Thursday, July 17, 2008
Day 3
I found out from Amy and my dad that Todd opened his eyes today. Not for very long, but both my dad and Amy asked Todd to open his eyes for them and he did. He was also able to focus on them for a few seconds and said he could see them.
There were also some conversations. Todd talked over the phone to his mom and some siblings. He didn't initiate thoughts from what I understand, but he did respond to words and questions and even added some of his sense of humor. While still slurred, his words were not random or parroted.
Wednesday, July 16, 2008
Day 2
The stroke team at the Univeristy of Utah Medical Center has determined that Todd has had three strokes. Each of them in a very critical area of his brain. The good news is that these strokes were not very deep into his brain. This team has run their own CT scans, MRIs, chest x-rays, and now EEGs. This is Todd hooked up to the EEG machine.
Todd has again been sleeping most of the time. While he still hasn't opened his eyes, he has said a few words with a little bit of slur still lingering in his voice. He has also been able to make his body do what has been asked of him. He can raise and lower limbs, move around, or perform other motor control functions. Just as important to me, there isn't a paralysis of one side of his body. For some reason this seems like a very good sign.
Tuesday, July 15, 2008
Day 1
On Tuesday, July 15th, Todd experienced a stroke. We understand that in the morning at work, his co-workers heard him vomit at his desk. When they arrived, they saw him sitting with his head in his hands. He was unresponsive to any questions, but was breathing normally. They called 911 immediately and he was rushed to the Jordan Valley Hospital.
At the hospital, he was responsive, but had slurred speech and would not open his eyes. His mouth drooped to one side for a little while and he talked about taking care of his work responsibilities. He also had convulsions where his arms and legs flailed in the air, but were not full-body seizures (his tongue was not out of his mouth, it was only certain parts of his body, and he seemed to keep some degree of control).
They ran a bevy of tests including a CT scan, chest x-rays, an EKG, and an MRI. After all but the MRI they ruled out a stroke and from x-rays and a doctor listening to his lungs, diagnosed him with pneumonia. The admitting doctor said that pneumonia had commonality with things like meningitis and could cause brain injury symptoms. This didn't make sense to us and we said as much and continued to emphasize our opinion that it was a stroke and the reasons why we thought it was a stroke (slurred speech, drooped side of lip, and obvious mental impairment). I even asked the emergency room doctor after looking they looked at the CT scan if they were sure this was not a stroke. They said they were sure it was not a stroke, especially after looking at the CT scan which she said was "clean."
The next morning, they finally agreed with us (probably after the MRI showed some indications) and wisely determined they would send him to the University of Utah Medical Center where they have a stroke center and a stroke team.

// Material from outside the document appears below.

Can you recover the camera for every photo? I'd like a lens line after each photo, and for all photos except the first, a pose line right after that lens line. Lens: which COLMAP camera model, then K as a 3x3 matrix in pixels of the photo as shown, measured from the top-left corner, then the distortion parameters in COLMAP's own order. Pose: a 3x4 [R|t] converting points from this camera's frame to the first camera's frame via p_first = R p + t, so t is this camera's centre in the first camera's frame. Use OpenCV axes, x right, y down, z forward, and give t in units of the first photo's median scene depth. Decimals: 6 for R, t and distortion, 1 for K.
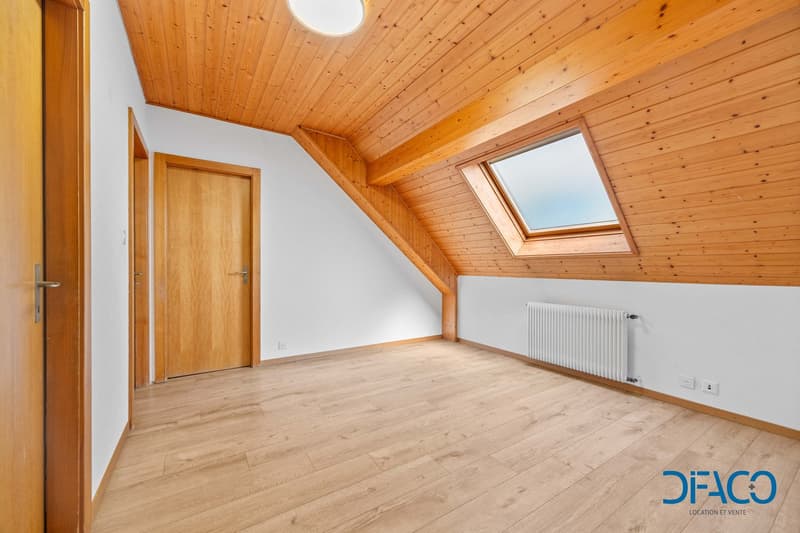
lens RADIAL K [[315.0, 0, 399.4], [0, 315.0, 269.3], [0, 0, 1]] dist [0.000961, 0.000046]
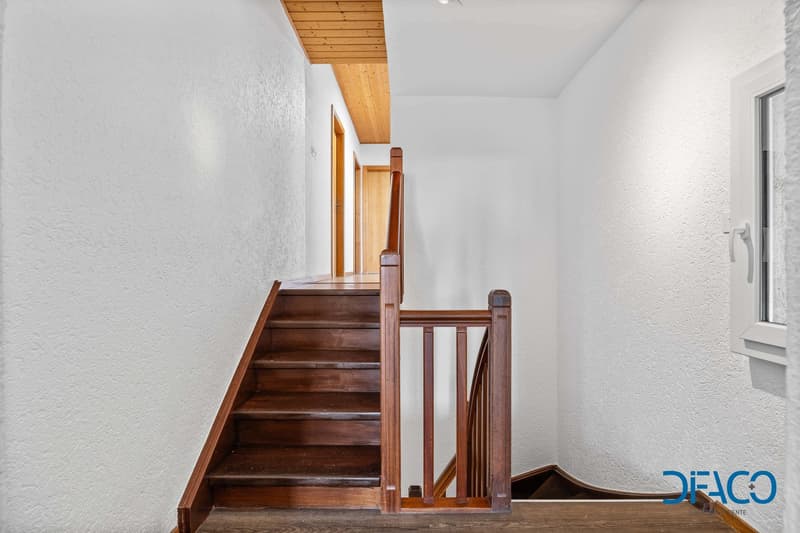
lens RADIAL K [[365.5, 0, 399.3], [0, 365.5, 265.6], [0, 0, 1]] dist [-0.000427, 0.000009]
pose [[0.835603, 0.000350, -0.549333, 0.798172], [-0.002886, 0.999989, -0.003753, 0.318783], [0.549326, 0.004721, 0.835595, -0.940882]]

The biggest problem in my mind is that along with the large number of drugs they pumped into him during the first two hours he was there to combat viral, bacterial, and other possible problems, they did not administer any stroke medications, despite our constant admonitions that we believed he had a stroke. Therefore, the vital three hours passed without the key help he needed despite being in an emergency room.

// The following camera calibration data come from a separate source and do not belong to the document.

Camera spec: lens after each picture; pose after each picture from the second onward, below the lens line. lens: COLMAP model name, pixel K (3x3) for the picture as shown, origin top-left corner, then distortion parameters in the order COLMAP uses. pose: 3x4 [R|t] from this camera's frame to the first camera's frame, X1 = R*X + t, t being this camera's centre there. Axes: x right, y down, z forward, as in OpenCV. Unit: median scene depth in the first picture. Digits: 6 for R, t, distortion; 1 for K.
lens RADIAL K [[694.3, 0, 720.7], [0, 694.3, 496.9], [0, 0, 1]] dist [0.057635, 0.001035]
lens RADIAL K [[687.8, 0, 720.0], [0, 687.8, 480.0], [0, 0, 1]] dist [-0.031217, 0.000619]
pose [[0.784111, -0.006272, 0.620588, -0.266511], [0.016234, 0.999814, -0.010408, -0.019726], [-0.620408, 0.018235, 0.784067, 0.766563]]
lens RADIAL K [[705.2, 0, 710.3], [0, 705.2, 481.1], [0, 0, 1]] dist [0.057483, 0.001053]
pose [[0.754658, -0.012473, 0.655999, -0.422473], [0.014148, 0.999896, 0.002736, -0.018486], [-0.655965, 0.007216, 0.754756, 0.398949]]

Todd has been sleeping most of the time. I have learned that this is good. Jill Taylor, a neuroanatomist was recently on Fresh Air on NPR and talked about what it was like to have a stroke and map its progress as it was happening, but more importantly, what key elements are most important for recovery. Instead of keeping the brain engaged as much as possible, Dr. Taylor argues that sleep allows the brain to heal more fully. A link to the site so you can listen is here.